With the Moody's downgrading of the SBI sending a shock across the markets, the question uppermost in the minds of investors is what would happen to SBI's plans to raise nearly Rs 20,000 crore through a rights issue.
Another important question is about the fate of the divestment plans of the Government since it was not only the SBI stock, but several PSUs that were on the FPO queue which saw their share prices being hit today after the news broke about Moody's downgrade.
Interestingly, the Divestment Secretary, in a TV interview today, hinted the divestment target may be revised due to tough market conditions but that was before Moody's bombshell.
For the SBI, the downgrade could not have come at a worse moment since the stock had already shed about 40 per cent of its value from its year's high price, with much of the decline happening after its last year's results were announced when it had to make huge provisioning that eroded its Q4 profits. With significant decline in share price, how the bank would get a reasonable value for its stock, if it opts to go ahead with the rights issue in the third or last quarter of current fiscal, is any body's guess.
Other PSUs
Already, ONGC had to put off its FPO reportedly because of differences over pricing of the issue. Many other PSUs like BHEL, SAIL etc are also on the disinvestment list and with retail investors being offered shares at a discount to market price, any fall in share price would only hurt overall mobilisation. During this year, so far, Government was able to raise only about Rs 1,100 crore through the PFC issue, as against the targeted garnering of about Rs 40,000 crore through divestment. Both BHEL and SAIL hit their 52 week lows today, though the stocks pulled back a little at close.
It is not only the rights issue of SBI but the rights issue of State Bank of Travancore which is hanging fire. It is nearly four months since the Draft Letter of Offer of SBT to raise up to Rs 500 crore was filed with SEBI, but little is known as to when the issue would hit the market. Since then, the share price of SBT also has suffered which might have an impact on the fund raising targets of the bank through the issue.
In an interview to Business Line , Mr Dinesh Thakkar, Chairman and Managing Director – Angel Broking, Mumbai, said in spite of being India's largest bank, SBI's capital adequacy being amongst the lowest in the Indian banking sector was a matter of concern and it looked “a bit unlikely to me that a rights issue of the magnitude of Rs 23,000 crore would go through easily in this fiscal itself.”
Lower capital adequacy
He felt the downgrade also reflected mainly the concerns on SBI's lower capital adequacy compared to other banks.
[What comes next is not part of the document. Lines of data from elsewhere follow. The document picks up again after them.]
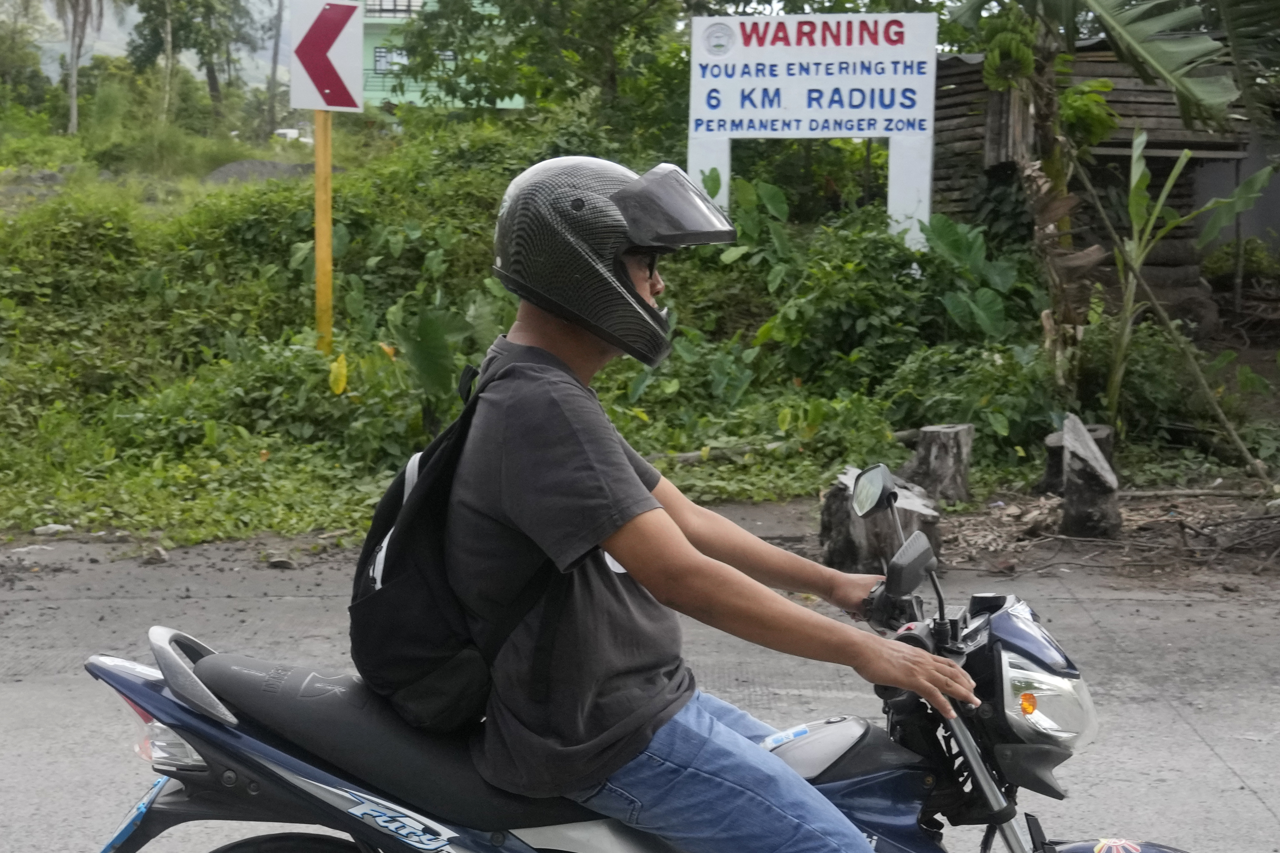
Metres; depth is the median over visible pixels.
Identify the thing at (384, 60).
window
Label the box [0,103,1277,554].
grassy bank
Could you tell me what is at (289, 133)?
car
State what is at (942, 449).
tree stump
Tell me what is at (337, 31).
arrow sign
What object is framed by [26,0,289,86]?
hill
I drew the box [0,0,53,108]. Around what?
tree
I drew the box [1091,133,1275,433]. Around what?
banana plant
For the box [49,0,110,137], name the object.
palm tree
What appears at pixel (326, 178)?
sign pole
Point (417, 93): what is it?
green building
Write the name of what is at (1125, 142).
wooden shed
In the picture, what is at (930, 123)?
sign
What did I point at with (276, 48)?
tree trunk
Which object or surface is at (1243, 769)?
road
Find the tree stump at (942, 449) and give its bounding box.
[906,423,974,504]
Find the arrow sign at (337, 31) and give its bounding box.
[288,0,367,111]
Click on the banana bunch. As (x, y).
(1008, 38)
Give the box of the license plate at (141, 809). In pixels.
[101,775,168,852]
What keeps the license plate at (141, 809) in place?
attached to the motorcycle
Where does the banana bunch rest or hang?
hanging from the banana tree
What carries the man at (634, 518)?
on the motorcycle
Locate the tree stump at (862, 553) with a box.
[818,466,940,576]
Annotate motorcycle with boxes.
[93,464,1210,852]
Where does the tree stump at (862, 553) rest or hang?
on the grassy bank
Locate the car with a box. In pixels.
[273,126,307,142]
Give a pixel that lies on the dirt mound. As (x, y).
(266, 165)
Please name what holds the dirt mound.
on the grassy bank
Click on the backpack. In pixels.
(442, 456)
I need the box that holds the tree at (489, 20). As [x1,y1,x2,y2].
[386,0,697,133]
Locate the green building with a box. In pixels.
[358,0,527,110]
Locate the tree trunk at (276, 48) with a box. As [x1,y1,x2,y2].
[265,0,285,134]
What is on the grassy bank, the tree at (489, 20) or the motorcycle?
the tree at (489, 20)
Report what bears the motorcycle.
on the road
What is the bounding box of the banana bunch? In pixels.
[978,7,1038,86]
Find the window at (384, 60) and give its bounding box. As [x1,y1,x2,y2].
[374,45,409,73]
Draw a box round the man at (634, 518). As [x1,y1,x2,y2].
[401,151,966,852]
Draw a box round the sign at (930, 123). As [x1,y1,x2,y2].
[687,11,940,251]
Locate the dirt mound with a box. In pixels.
[204,158,319,184]
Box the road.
[0,536,1279,852]
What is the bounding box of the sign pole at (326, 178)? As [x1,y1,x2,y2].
[313,108,334,352]
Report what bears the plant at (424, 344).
on the grassy bank
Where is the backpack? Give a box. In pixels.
[345,348,565,734]
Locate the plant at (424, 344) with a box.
[385,304,486,423]
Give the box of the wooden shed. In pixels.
[934,42,1273,314]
But valuations of the stock have been really beaten down since the 4th quarter results and for a “long-term investor this looks like a good opportunity to get a bank of SBI's calibre at reasonably cheap valuations.” He felt that once the capital raising happened, the overhang on the stock will go.
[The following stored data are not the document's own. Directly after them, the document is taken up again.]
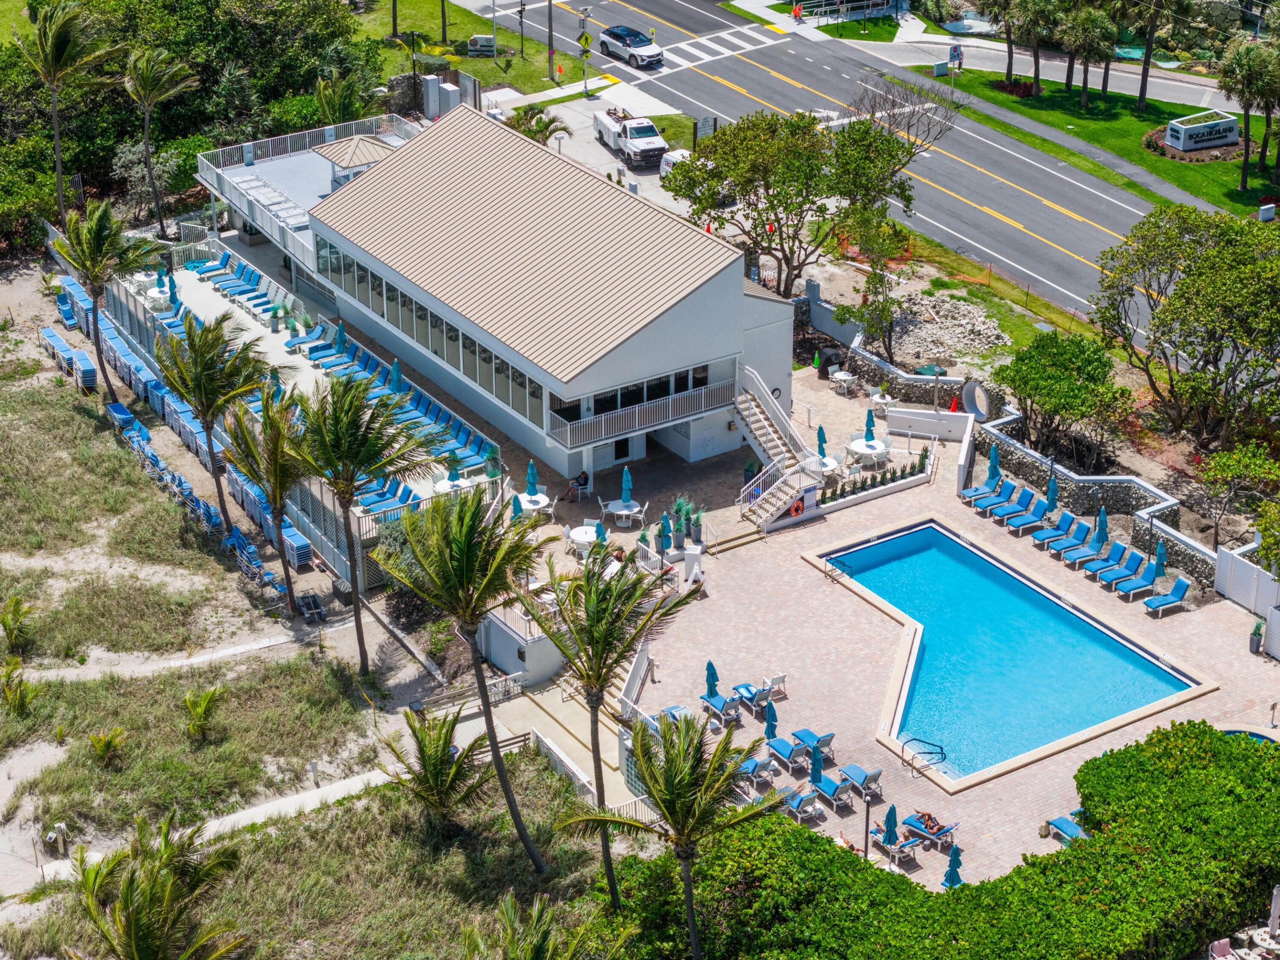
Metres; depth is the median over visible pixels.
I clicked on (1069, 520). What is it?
lounge chair
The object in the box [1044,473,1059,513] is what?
closed umbrella
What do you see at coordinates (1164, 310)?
tree
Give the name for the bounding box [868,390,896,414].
patio table
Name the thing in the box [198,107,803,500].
building
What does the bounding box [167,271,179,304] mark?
closed umbrella
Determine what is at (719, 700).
lounge chair
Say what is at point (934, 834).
lounge chair
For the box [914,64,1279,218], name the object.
lawn
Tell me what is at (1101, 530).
closed umbrella
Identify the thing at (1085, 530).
lounge chair
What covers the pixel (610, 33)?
car
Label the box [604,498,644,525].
patio table
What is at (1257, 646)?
potted plant
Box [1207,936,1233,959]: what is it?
chair
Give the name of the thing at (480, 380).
window row
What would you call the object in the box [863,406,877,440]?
closed umbrella
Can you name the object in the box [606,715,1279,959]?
hedge
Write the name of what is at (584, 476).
person
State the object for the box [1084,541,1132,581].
lounge chair
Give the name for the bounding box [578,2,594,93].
pole
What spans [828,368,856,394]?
patio table
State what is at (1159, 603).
lounge chair
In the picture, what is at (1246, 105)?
palm tree
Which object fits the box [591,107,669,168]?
pickup truck
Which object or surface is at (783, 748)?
lounge chair
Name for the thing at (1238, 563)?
white fence
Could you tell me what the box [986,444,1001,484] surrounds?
closed umbrella
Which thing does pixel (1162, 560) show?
closed umbrella
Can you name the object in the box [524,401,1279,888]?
pool deck
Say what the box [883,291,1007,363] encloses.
rock pile
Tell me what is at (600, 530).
umbrella
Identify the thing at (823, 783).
lounge chair
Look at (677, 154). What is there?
car
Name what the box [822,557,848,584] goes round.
pool handrail
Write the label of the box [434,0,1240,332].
road
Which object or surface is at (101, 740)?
palm shrub
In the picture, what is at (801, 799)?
lounge chair
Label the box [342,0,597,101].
lawn
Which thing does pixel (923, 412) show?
white wall
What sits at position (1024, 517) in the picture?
lounge chair
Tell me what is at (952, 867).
closed umbrella
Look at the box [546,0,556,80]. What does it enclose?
utility pole
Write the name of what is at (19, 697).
palm shrub
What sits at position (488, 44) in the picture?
sign
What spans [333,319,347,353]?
umbrella
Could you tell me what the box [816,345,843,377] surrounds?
barbecue grill
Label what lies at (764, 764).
lounge chair
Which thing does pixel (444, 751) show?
palm tree
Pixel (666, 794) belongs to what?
palm tree
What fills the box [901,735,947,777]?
pool handrail
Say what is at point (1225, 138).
sign
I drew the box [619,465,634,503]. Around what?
closed umbrella
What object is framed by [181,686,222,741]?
palm shrub
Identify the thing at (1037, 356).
tree
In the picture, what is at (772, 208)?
tree
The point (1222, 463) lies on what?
tree
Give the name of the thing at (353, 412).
palm tree
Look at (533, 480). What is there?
closed umbrella
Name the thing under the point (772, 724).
closed umbrella
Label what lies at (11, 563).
sand
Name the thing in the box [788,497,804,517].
life ring
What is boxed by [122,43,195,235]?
palm tree
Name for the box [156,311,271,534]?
palm tree
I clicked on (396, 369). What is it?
closed umbrella
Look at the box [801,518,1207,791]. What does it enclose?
swimming pool
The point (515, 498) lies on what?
umbrella
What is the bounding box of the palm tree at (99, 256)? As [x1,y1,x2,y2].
[47,193,156,398]
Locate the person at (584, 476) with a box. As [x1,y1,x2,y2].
[561,470,590,501]
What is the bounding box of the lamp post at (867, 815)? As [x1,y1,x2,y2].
[861,793,872,858]
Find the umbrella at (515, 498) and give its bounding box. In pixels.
[510,491,525,521]
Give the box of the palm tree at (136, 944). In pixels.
[67,811,248,959]
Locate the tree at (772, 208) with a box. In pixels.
[663,106,925,294]
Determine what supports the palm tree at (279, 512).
on the sand at (11, 563)
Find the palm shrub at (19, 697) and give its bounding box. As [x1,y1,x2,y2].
[0,655,33,714]
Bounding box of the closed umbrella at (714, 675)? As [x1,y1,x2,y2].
[704,659,720,697]
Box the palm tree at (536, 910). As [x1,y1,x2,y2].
[457,889,602,959]
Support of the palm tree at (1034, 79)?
on the lawn at (1156, 160)
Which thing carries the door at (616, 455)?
in the building
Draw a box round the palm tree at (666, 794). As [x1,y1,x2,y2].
[564,707,773,959]
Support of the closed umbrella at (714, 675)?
on the pool deck at (817, 573)
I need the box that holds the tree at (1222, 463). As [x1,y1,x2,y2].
[1198,440,1279,551]
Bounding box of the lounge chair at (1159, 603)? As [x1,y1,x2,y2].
[1141,573,1190,615]
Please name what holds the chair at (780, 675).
on the pool deck at (817, 573)
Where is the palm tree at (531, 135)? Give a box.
[506,103,566,144]
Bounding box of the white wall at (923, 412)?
[886,406,974,444]
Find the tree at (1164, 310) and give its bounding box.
[1090,202,1279,446]
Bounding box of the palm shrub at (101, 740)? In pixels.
[87,727,127,766]
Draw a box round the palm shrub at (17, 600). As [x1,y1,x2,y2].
[0,595,35,654]
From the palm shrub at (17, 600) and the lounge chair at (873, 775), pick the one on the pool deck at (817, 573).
the lounge chair at (873, 775)
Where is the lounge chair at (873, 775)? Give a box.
[839,762,882,798]
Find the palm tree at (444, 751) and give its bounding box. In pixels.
[380,706,491,829]
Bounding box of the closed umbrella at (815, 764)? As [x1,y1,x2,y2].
[808,744,824,784]
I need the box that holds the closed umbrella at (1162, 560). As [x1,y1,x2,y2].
[1152,539,1167,576]
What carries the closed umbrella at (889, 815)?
on the pool deck at (817, 573)
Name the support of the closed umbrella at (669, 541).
on the pool deck at (817, 573)
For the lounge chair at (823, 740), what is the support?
on the pool deck at (817, 573)
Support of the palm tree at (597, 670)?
on the sand at (11, 563)
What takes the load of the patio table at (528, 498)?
on the pool deck at (817, 573)
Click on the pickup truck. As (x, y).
(650, 127)
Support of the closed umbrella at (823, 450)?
on the pool deck at (817, 573)
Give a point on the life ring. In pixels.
(796, 509)
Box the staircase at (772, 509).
[730,367,825,526]
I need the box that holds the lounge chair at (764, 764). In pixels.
[736,753,778,784]
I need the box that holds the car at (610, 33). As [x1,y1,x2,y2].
[597,24,663,68]
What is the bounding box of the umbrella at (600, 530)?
[594,518,607,545]
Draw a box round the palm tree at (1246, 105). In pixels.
[1215,38,1279,190]
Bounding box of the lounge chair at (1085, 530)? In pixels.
[1046,519,1094,560]
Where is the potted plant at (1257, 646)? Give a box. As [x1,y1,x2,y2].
[1248,619,1265,653]
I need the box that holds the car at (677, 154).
[659,148,692,178]
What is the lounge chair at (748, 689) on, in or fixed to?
on the pool deck at (817, 573)
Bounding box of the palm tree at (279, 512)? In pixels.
[223,370,312,609]
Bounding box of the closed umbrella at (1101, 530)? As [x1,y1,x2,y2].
[1093,505,1109,547]
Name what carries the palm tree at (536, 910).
on the sand at (11, 563)
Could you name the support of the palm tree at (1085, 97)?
on the lawn at (1156, 160)
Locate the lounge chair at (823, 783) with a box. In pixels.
[808,769,854,806]
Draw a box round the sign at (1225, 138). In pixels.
[1162,110,1240,153]
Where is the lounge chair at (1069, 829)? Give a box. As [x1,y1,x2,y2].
[1045,813,1088,842]
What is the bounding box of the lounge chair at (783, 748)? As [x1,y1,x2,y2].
[763,734,808,769]
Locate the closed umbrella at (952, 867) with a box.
[942,841,963,888]
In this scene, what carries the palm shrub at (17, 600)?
on the sand at (11, 563)
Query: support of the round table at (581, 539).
on the pool deck at (817, 573)
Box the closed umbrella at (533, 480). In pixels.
[524,458,539,494]
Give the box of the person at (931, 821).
[919,810,942,832]
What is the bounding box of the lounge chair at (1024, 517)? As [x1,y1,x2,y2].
[999,493,1044,532]
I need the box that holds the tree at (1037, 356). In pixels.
[995,328,1131,465]
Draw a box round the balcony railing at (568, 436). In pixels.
[544,374,742,449]
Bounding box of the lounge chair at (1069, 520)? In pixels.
[1031,511,1079,550]
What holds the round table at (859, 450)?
on the pool deck at (817, 573)
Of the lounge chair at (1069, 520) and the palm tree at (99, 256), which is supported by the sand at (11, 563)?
the palm tree at (99, 256)
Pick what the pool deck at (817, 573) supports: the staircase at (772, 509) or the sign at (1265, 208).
the staircase at (772, 509)
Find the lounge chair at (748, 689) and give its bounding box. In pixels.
[730,681,770,712]
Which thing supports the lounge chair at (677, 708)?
on the pool deck at (817, 573)
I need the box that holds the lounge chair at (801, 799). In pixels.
[779,785,823,821]
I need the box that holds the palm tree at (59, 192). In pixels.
[8,0,115,226]
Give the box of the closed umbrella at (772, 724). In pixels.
[762,698,778,739]
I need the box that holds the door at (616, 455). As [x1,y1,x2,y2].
[612,436,631,461]
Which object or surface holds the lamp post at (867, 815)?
on the pool deck at (817, 573)
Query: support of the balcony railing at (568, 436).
attached to the building
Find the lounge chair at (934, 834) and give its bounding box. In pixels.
[902,811,957,846]
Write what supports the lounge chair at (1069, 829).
on the pool deck at (817, 573)
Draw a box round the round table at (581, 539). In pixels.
[566,521,602,554]
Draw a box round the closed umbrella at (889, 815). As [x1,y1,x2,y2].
[882,802,898,842]
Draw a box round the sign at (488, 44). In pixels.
[466,33,497,55]
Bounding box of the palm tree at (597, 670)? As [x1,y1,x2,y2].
[528,545,695,904]
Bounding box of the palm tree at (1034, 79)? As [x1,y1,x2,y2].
[1005,0,1061,92]
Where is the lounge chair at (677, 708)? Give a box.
[657,703,691,725]
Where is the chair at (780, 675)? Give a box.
[764,671,788,697]
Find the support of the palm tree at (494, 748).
on the sand at (11, 563)
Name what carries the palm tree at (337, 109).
on the ground
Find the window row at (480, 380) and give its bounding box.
[314,238,550,428]
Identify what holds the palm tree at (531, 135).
on the ground
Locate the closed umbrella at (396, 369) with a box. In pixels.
[388,357,404,392]
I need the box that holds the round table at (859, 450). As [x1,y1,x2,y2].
[845,437,889,465]
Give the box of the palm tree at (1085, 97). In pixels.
[1058,3,1120,106]
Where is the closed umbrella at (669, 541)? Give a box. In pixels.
[658,510,673,554]
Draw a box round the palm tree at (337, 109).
[311,70,365,125]
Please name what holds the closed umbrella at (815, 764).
on the pool deck at (817, 573)
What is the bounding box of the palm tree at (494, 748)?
[382,486,554,871]
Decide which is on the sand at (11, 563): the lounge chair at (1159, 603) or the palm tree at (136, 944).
the palm tree at (136, 944)
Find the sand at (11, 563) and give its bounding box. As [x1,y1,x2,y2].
[0,260,618,959]
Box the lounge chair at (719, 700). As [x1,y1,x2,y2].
[699,691,741,724]
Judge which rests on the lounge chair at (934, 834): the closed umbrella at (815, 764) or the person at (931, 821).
the person at (931, 821)
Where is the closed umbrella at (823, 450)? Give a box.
[815,424,828,458]
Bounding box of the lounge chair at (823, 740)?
[791,727,835,760]
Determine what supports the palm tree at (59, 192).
on the ground
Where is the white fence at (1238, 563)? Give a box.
[1215,546,1279,658]
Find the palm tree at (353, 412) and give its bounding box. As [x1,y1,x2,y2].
[285,372,423,669]
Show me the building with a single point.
(655, 326)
On whether the down grade was an over- reaction or was it justified, he said this should be seen in the backdrop of global events and “possibly rating agencies are prefering to err on the side of caution.” The Indian banking system, including SBI for that matter, from a medium to long-term perspective have “much lower risk and much higher capital adequacy and stronger fundamentals then their global counterparts in developed countries and eventually I believe ratings agencies will also come around to this view.”
Mr Thakkar said there have been indications of a “shift in mindset towards profitability” by the bank which had been ahead of all other banks in raising interest rates recently, bringing it almost on par with others, compared to the earlier situation when to grow its balance sheet it was keeping its lending rates much lower than other banks. This has resulted in a very healthy improvement in its Net Interest Margins (NIMs) to be among the highest in the banking system. It is just that the bank has to make some more one-time provisions to meet with regulatory requirements and subsequent to that “from the 2nd half of this fiscal year in profitability terms it is likely to be among the healthiest in the sector.” He was confident that in the next fiscal year, SBI would get the equity capital it needs to maintain its market share in the Indian banking sector.
Rub-off impact
The Angel Broking CMD said that it was possible that some of the larger PSU banks that have meaningful international operations may see some rub-off impact, though in his view even Moody's has been very explicit in pointing out that this “downgrade is on account of very specific set of circumstances in SBI, wherein in a weaker macro-environment it is finding itself with temporarily low capital adequacy.”
On the fate of the PSU disinvestment programme and whether the Government will be able to raise the Rs 40,000 crore, Mr Thakkar said, “Looking at the current market environment, it is possible that with market conditions also being a little weak, there may be some postponement in the Government's divestment programme.”